Supplied text ::
------------------------------------------------------------------------
Squirrel: Some of our listeners, sadly, may not actually know very much about pairing. We should probably do a whole episode on pairing sometime because people have forgotten about it. But what you mean is a data scientist and a developer sitting at the same computer with one keyboard and producing an output. I hesitate to say code because some of it might be a model, but they’re producing something that makes a computer do something amazing and they’re two people at one keyboard.
Jeffrey: I have a particular pair of people in mind and they did sit next to each other. Now they are still pairing, though remotely, and yes, they create output and they’re partners in their collaboration. They make sure that they have synergy between the code that’s being produced by the developer, informed by the needs of the data scientist, and the data scientist and their code interact with those of the developer. As a result, they’re are able to make much more progress much faster than they would working separately. That’s what they tell me. ‘Look, we’re so much more productive getting this kind of system built than when the modelling was done separate from the development.’ If we roll back in time to a few years ago at TIM when we had our first model come in, it had to be completely reimplemented. We got a bunch of code that was not what we had in production, and then we had to go build a bunch of tools around collecting data, and reimplement a lot of validation to make sure that we’re getting consistent results. There’s a lot of backfill, not value-add work. Once we learnt how to do things better around generating the data realistically from production and essentially partially building the production system first, because you’re building the data pipeline that you’re actually going to use in production from the beginning, that was a huge win. It made the data scientist life easier because they could get more data, better, faster. What came out of it were models that were already built on top of that production data. It was an amazing improvement for us when we got that collaboration in place.
------------------------------------------------------------------------
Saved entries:
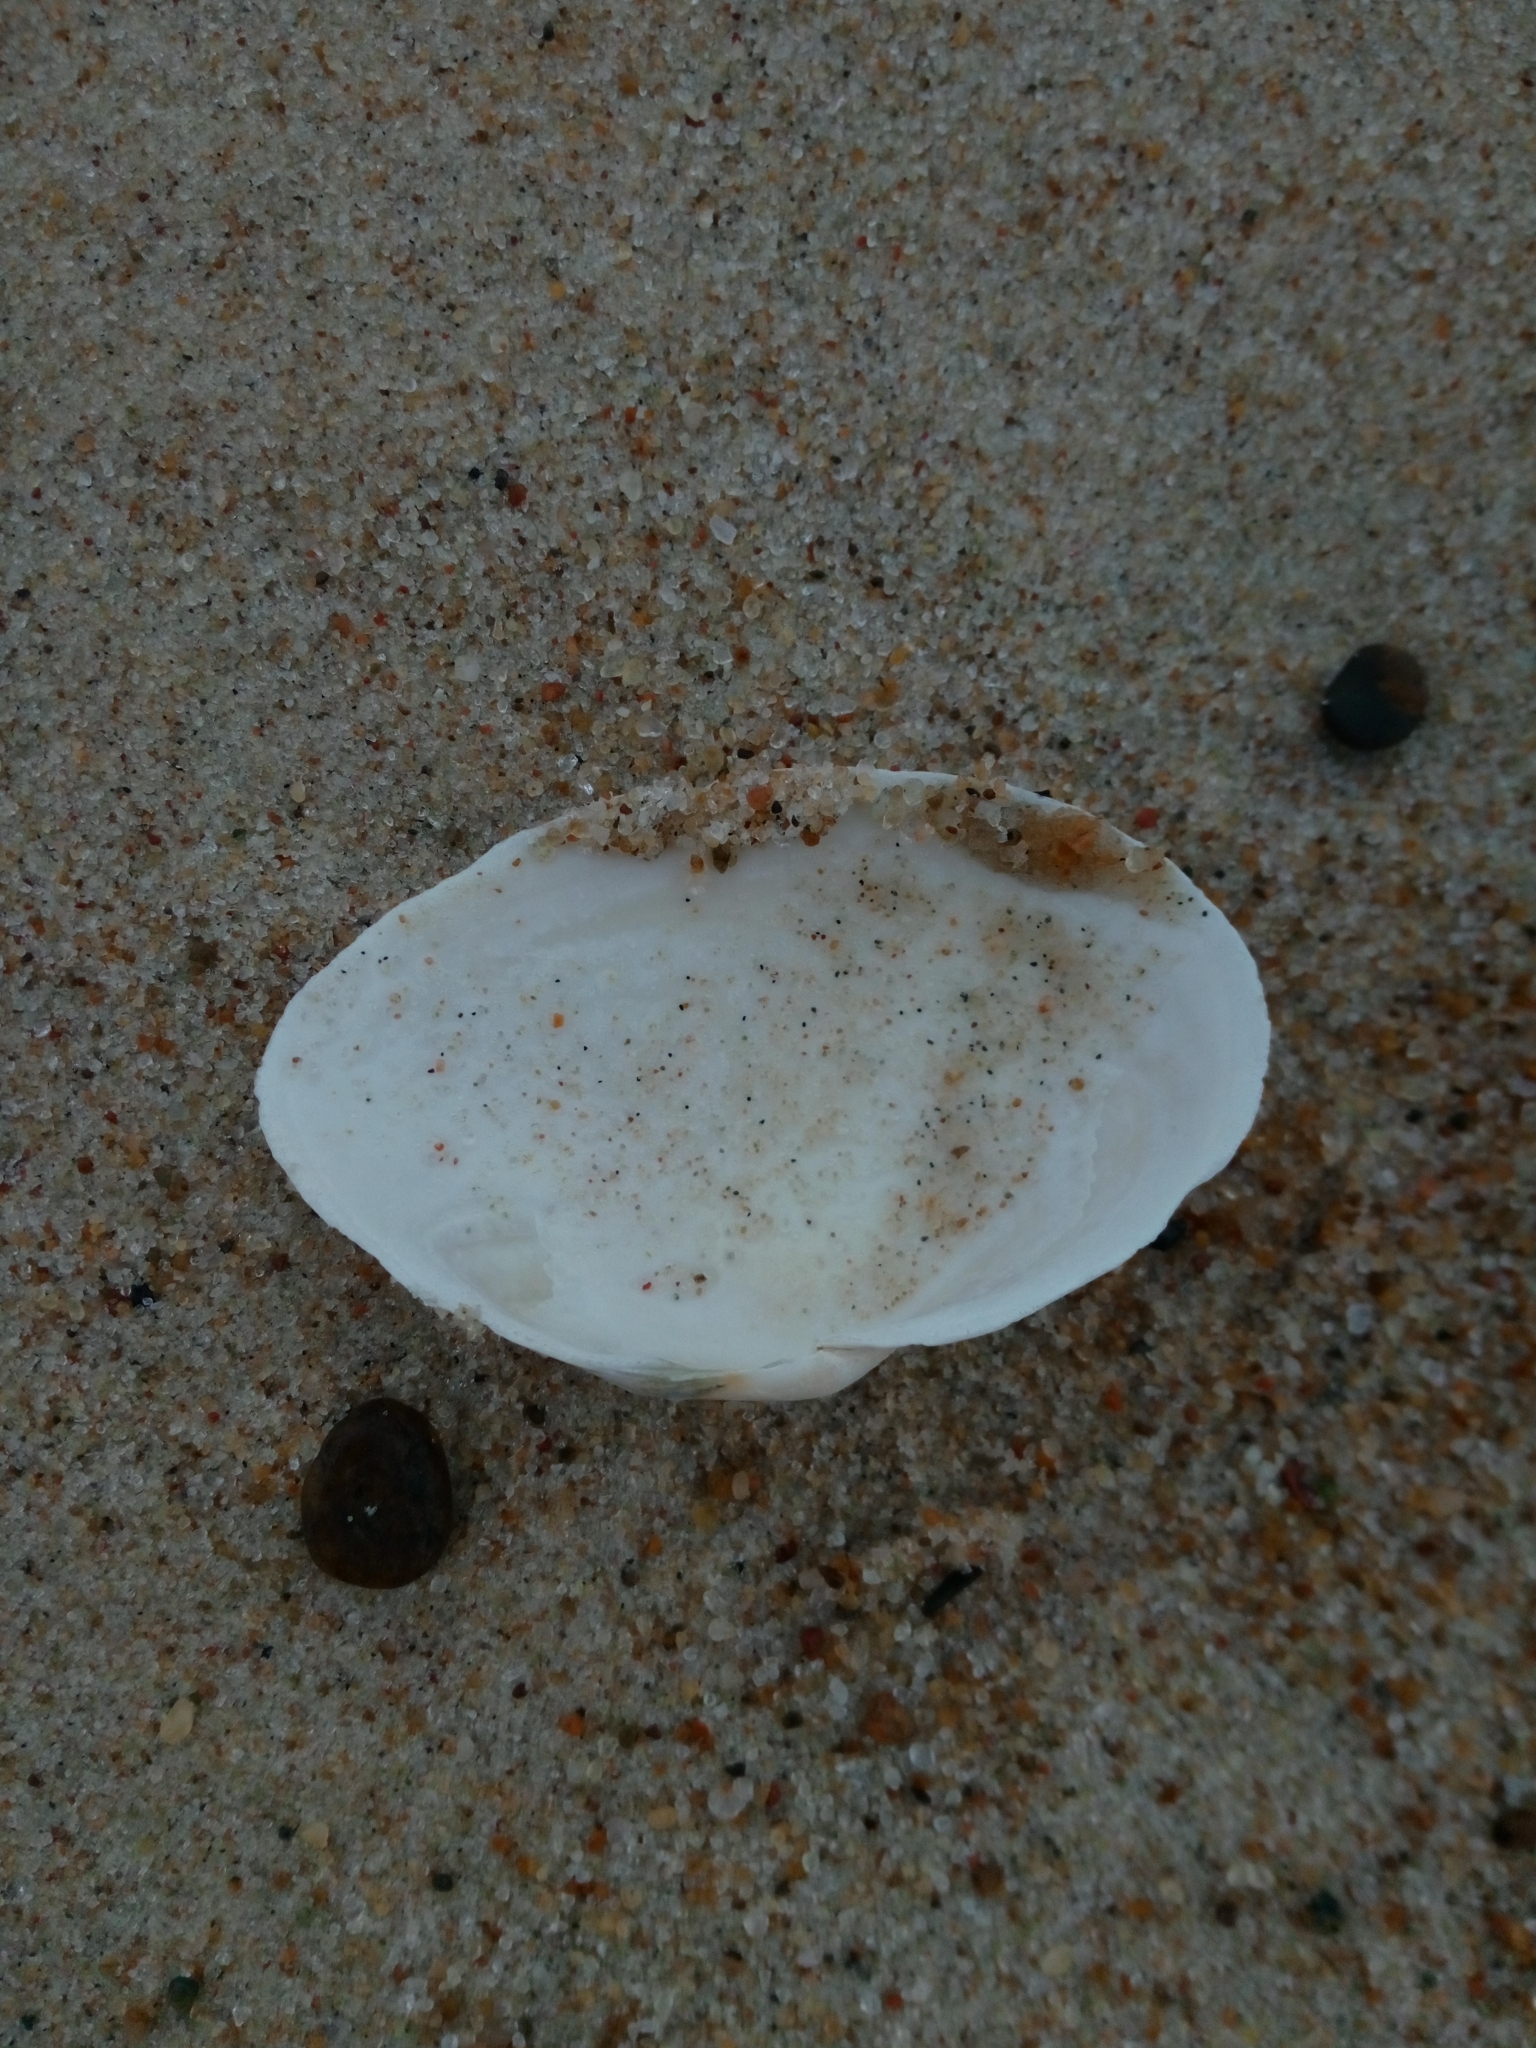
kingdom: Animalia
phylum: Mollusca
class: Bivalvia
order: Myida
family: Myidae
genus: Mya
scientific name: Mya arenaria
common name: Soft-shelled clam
------------------------------------------------------------------------
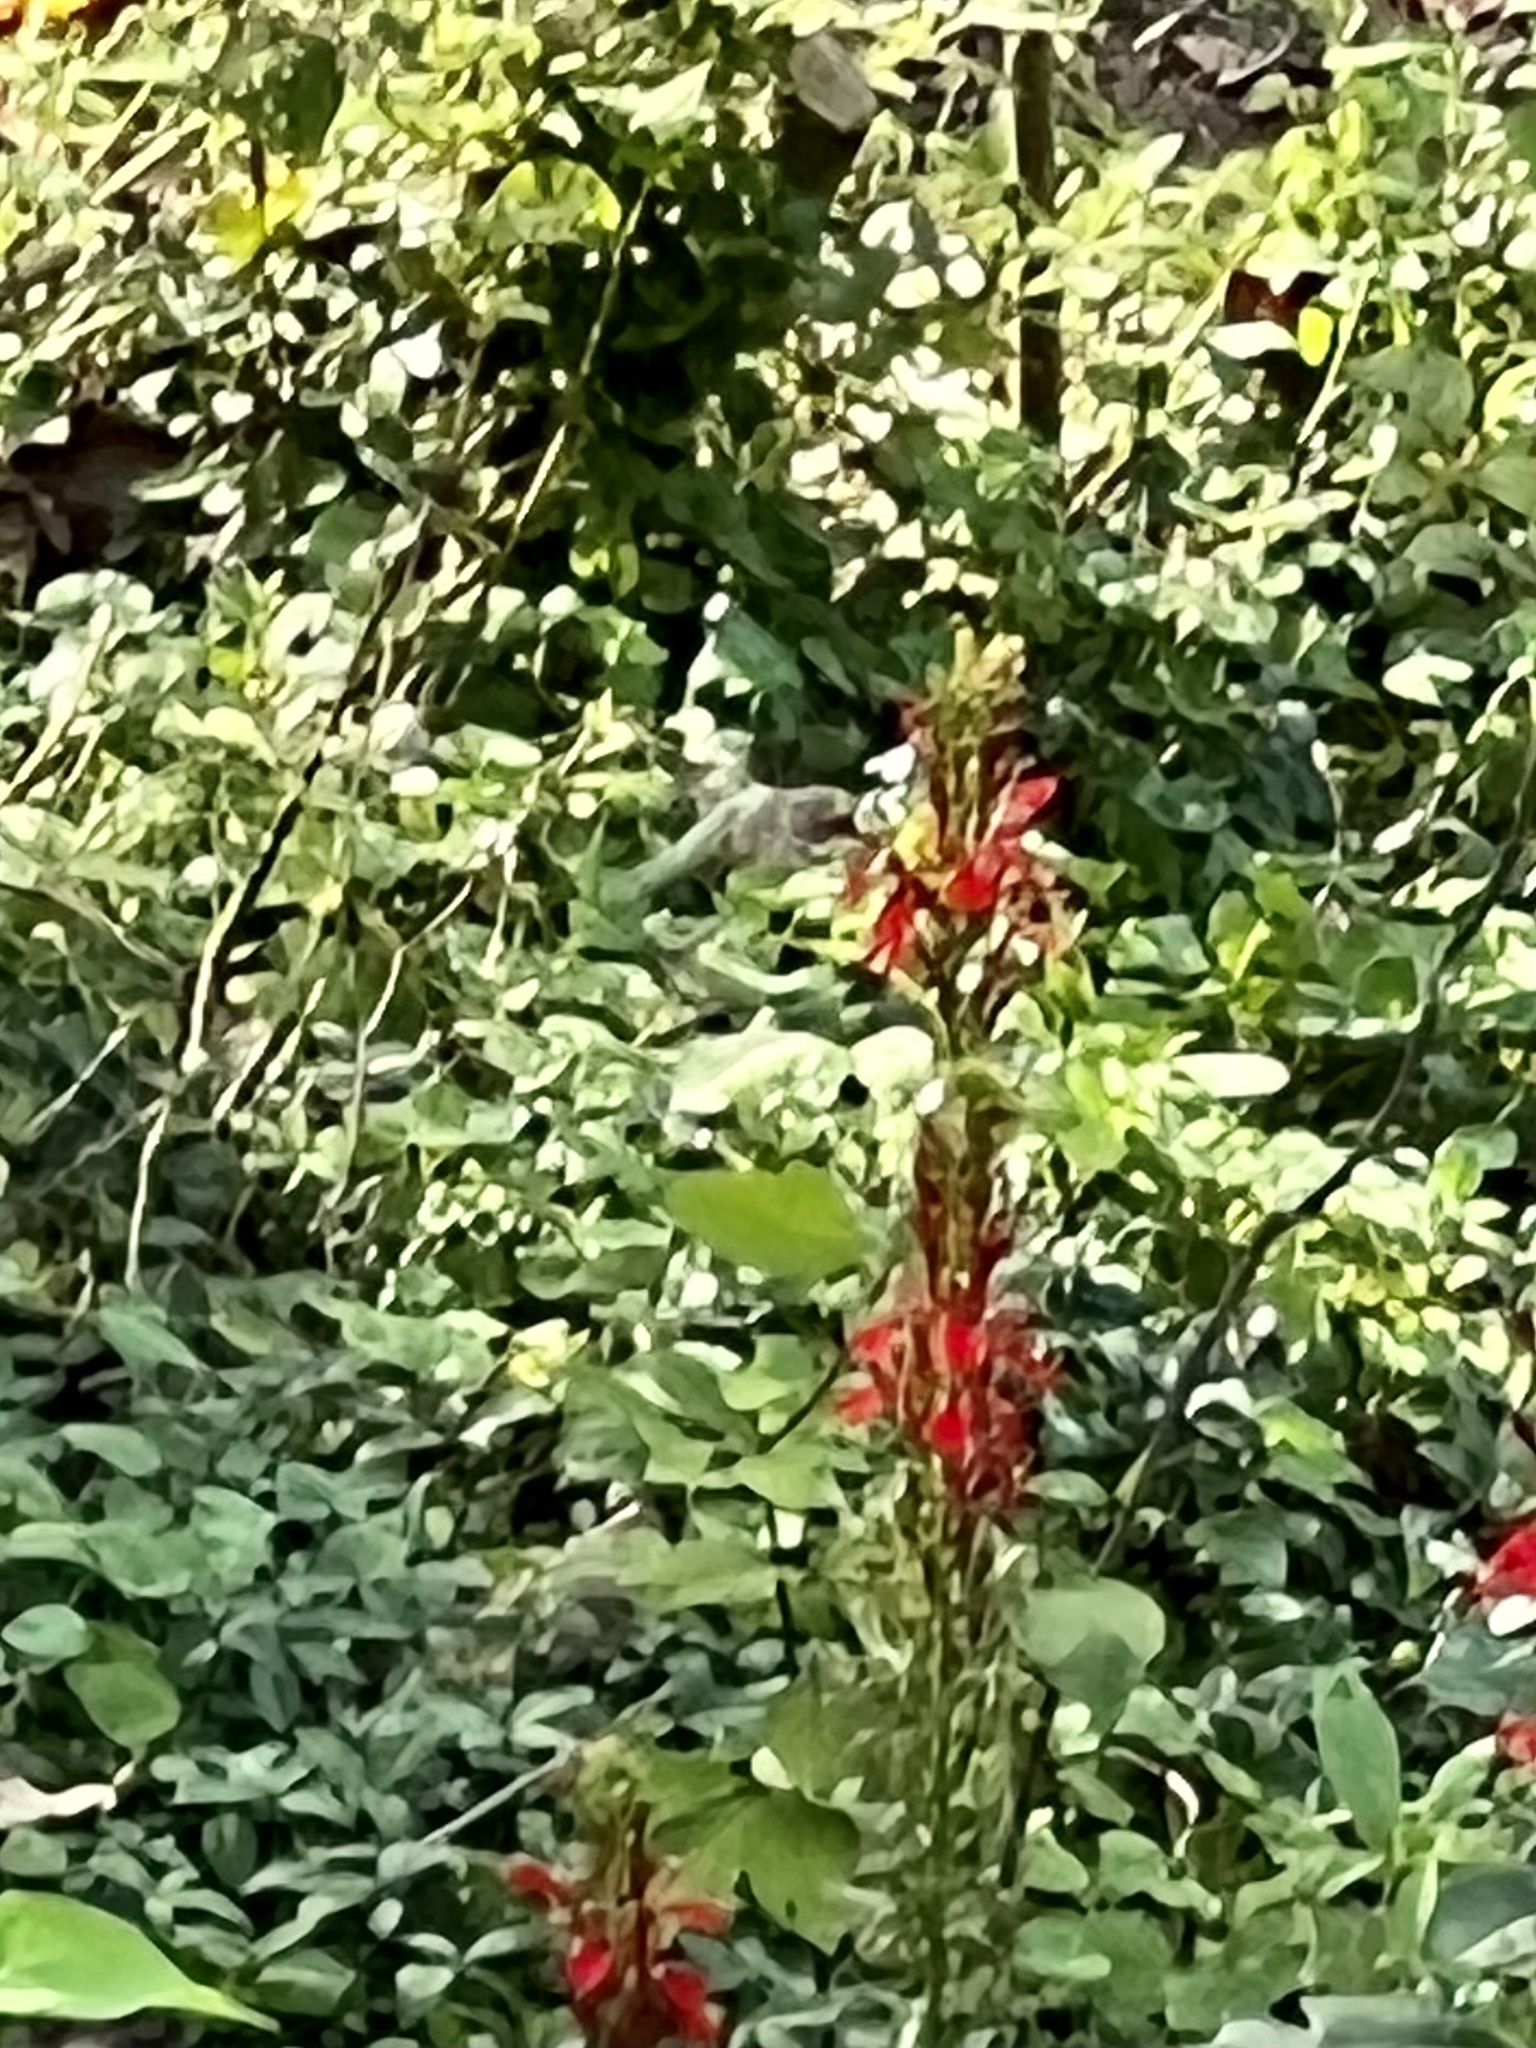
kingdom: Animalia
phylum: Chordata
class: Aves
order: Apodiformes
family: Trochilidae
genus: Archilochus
------------------------------------------------------------------------
Description of the task ::
Copy the entire conversation about pairing data scientists with developers, word for word.

Exercise solution ::
Squirrel: Some of our listeners, sadly, may not actually know very much about pairing. We should probably do a whole episode on pairing sometime because people have forgotten about it. But what you mean is a data scientist and a developer sitting at the same computer with one keyboard and producing an output. I hesitate to say code because some of it might be a model, but they’re producing something that makes a computer do something amazing and they’re two people at one keyboard.
Jeffrey: I have a particular pair of people in mind and they did sit next to each other. Now they are still pairing, though remotely, and yes, they create output and they’re partners in their collaboration. They make sure that they have synergy between the code that’s being produced by the developer, informed by the needs of the data scientist, and the data scientist and their code interact with those of the developer. As a result, they’re are able to make much more progress much faster than they would working separately. That’s what they tell me. ‘Look, we’re so much more productive getting this kind of system built than when the modelling was done separate from the development.’ If we roll back in time to a few years ago at TIM when we had our first model come in, it had to be completely reimplemented. We got a bunch of code that was not what we had in production, and then we had to go build a bunch of tools around collecting data, and reimplement a lot of validation to make sure that we’re getting consistent results. There’s a lot of backfill, not value-add work. Once we learnt how to do things better around generating the data realistically from production and essentially partially building the production system first, because you’re building the data pipeline that you’re actually going to use in production from the beginning, that was a huge win. It made the data scientist life easier because they could get more data, better, faster. What came out of it were models that were already built on top of that production data. It was an amazing improvement for us when we got that collaboration in place.